While such an arrangement is quite workable, it is not preferred. The output current is of course considerably greater than the input current, and therefore it is possible to obtain a more precise current determination by detecting the output current. As well, the Code specifies the performance in relation to the resistance between the output terminals. The output current is directly related to this parameter and therefore a more appropriate characteristic on which to control the device.

The indication circuit 17 comprises a green light emitting diode (LED) LED1 indicating a safe voltage condition and a red LED LED2 indicating an unsafe voltage. Both are supplied by control power Vcc from the control power supply

PS.

The LED1 is connected to a resistor R7 and to the load of a normally closed photoMOS relay U2 and then to the negative of the control power supply. The 12 input of U2 is connected to the output of the output current detection device.

When the output current detection device detects current in the output circuit of T1, the input of U2 is energised and U2 caused to cease conducting. LED1 is turned off.
=======
> EXERCISE REQUIREMENTS:
- A) List every component the circuit description identifies by a code made of letters followed by a digit.
- B) In the circuit description, what color is the LED that indicates an unsafe voltage?
- C) Resume the circuit description from its last sentence.
The records have no connection to the circuit description.

[Dataset entries]
=======
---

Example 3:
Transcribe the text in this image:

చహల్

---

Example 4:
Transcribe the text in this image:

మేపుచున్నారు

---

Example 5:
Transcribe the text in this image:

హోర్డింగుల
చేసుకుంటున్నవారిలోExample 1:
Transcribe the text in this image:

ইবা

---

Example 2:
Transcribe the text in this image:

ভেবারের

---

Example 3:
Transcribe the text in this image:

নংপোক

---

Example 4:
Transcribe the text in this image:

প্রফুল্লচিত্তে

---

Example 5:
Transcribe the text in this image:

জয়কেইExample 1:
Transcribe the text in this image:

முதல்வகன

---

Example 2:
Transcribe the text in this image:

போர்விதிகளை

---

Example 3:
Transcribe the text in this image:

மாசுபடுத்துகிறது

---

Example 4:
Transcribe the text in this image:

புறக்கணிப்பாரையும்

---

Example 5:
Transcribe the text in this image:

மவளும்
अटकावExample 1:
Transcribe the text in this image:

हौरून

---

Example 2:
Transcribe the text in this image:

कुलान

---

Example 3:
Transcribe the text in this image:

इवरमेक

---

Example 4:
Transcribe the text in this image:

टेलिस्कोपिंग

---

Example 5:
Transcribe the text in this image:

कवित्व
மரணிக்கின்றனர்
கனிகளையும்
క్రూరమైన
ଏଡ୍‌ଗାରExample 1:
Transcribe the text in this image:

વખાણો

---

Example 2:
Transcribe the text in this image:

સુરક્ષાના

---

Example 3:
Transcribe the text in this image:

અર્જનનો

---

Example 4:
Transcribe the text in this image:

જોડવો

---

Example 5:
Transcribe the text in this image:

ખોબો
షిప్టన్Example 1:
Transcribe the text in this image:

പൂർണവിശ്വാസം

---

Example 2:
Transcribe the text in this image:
=======
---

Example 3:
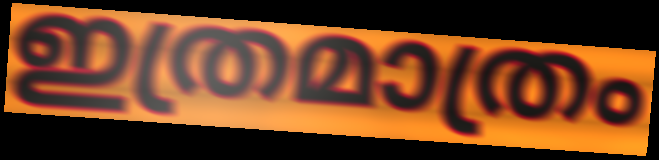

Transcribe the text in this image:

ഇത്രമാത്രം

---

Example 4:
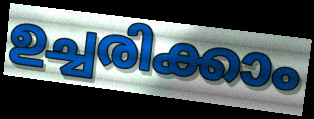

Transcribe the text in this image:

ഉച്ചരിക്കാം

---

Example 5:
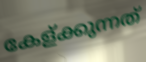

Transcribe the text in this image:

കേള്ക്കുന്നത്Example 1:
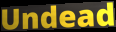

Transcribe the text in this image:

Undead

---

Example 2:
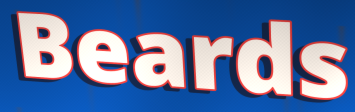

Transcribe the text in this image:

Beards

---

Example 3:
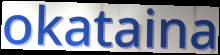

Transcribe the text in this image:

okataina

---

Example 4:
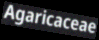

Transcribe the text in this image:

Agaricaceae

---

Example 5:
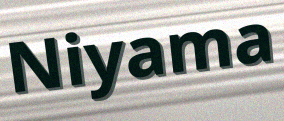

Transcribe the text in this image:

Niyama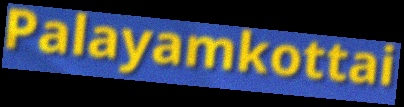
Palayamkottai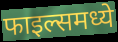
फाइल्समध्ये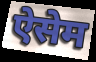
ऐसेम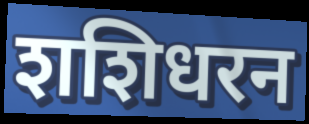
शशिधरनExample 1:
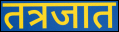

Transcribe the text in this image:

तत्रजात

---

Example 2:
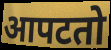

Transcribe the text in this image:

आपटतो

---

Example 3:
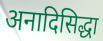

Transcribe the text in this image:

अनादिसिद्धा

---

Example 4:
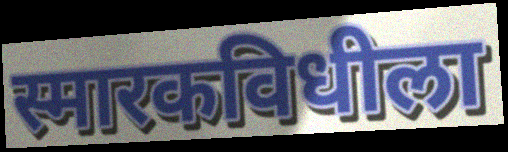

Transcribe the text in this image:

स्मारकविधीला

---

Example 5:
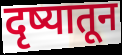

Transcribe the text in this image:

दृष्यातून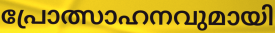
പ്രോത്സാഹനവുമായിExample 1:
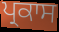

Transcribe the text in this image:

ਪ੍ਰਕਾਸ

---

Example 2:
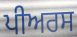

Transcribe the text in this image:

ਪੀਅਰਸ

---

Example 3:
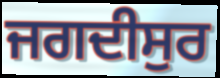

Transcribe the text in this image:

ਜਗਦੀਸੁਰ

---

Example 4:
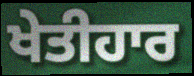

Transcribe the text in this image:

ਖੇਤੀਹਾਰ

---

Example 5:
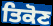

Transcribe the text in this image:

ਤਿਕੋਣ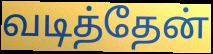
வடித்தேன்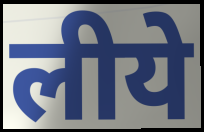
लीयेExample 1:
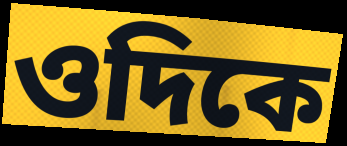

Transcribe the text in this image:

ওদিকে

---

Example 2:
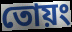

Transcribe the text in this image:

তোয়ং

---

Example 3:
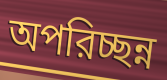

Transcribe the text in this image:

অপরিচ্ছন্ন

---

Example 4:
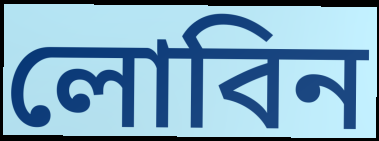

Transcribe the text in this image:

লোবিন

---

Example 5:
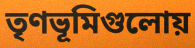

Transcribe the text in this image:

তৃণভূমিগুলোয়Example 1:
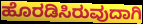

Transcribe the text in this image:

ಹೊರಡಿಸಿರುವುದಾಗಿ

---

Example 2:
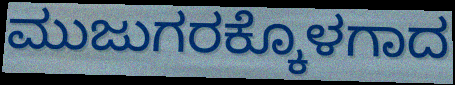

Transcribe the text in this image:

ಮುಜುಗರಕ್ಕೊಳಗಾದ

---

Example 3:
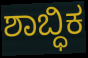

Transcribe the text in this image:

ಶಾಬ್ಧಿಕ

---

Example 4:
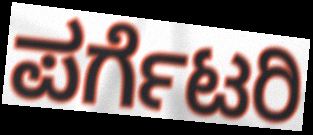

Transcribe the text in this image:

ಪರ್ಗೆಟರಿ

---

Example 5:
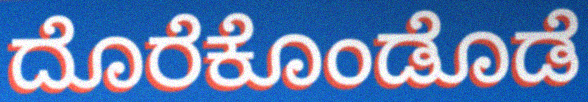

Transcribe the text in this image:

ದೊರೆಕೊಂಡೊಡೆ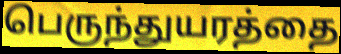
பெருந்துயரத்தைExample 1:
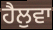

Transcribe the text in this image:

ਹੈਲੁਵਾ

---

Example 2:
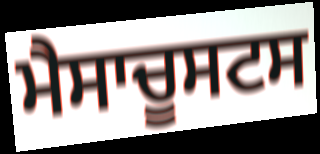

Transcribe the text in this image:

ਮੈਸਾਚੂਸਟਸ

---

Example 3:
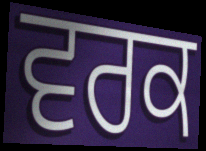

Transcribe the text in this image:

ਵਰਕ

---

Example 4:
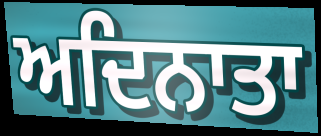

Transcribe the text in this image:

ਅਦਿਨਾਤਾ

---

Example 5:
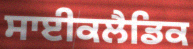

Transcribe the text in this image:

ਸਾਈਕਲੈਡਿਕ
=======
> SOLVED TASKS:
- A) LED1, LED2, R7, U2, T1

- B) Red (LED2).

- C)
The unsafe voltage indication LED2 is connected to the load of a normally-open photoMOS relay U3 and thereby connected to negative of the control power supply. When photoMOS relay U3 is urged into conduction, current is caused to flow through LED2 to emit a flashing warning light.

The over-voltage detection circuit 19 monitors the voltage between the output terminals of the welder to thereby operate photoMOS relay U3. As the output of the welder may be AC, DC or reverse polarity DC, input to photoMOS relay U1 passes initially through bridge rectifier BD2. This output from BD2 is fed through a resistor to the input of photoMOS relay U3 with silicon avalanche diode TZ2 determining the voltage above which conduction occurs. As a result of this circuit, the LED2 is turned on whenever high voltage is applied to the output terminals of the welder. This is not only the case where full welding voltage is applied during the welding process, but also should high voltage be applied due to a failure within the unit. This might occur for example in the event that an insulation failure occurs between the primary and secondary windings. Such failures, while rare, can result in full mains voltage being applied across the output terminals without rendering the welder inoperable. In such a situation an operator can be exposed to great danger. Previous prior art devices have given no indication of such a fault.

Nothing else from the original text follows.